JRC Style Guide

The JRC adheres to the Chicago Manual of Style. We strongly recommend you familiarize yourself with its conventions.

Common Formatting Mistakes

  • The Em Dash — (alt +0151) should not have any spaces before or after.
  • The En Dash – (alt +0150) should have a space before and after.
  • Punctuation marks go inside “quotations.”
  • “When quoting inside a quote, use ‘single quotations.'”
  • We prefer Canadian spelling when it comes to colour, armour, etc.
  • Foonotes go after punctuation marks and quotations.


Papers must use endnotes for citations and contain a bibliography which includes all works cited. The format of bibliographical entries and citations should follow the Chicago Manual of Style.

A sample endnote:

Bill argues for one point over the other. See: William Bill, Book Name (City: Publisher, 1990), 241.

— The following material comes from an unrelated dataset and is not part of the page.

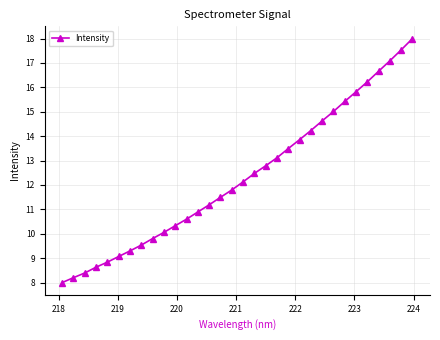

What is the value of the 20th point from the left?

13.1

Some sample bibliographical entries:

Smith, John. Name of Book. City: Publisher, 2015.

Doe, Jane. “Title of an article” in Journal Name. Vol. 15 No. 5. City: Publisher, 2015. pp 45-67.

Kane, Clive and John Tubs. “Shared Authorship” in Many Editors. Edited by Kim First and Paul Fourth. City: Publisher of University Press, 1955. pp 65-100.

For more information, please refer to the latest edition of Chicago Manual of Style available on the Purdue Owl and the submission guidelines on our website at www.jrc-concordia.ca/submission-guidelines.

Parenthetical Citations

Biblical passages, along with references to and excerpts from other sources and publications, notably holy books and their commentaries, may use parenthetical citations.

For example:

“In the beginning, there was the Word” (John 1:1).

If you choose to use parenthetical citations, please ensure that you include the version, edition, translation, and all other pertinent remarks in an endnote and / or bibliography.

Parenthetical citations may be used when necessary for book reviews.

They may also be used to include asides (inside the text itself).

Do not use parenthetical citations in lieu of endnotes.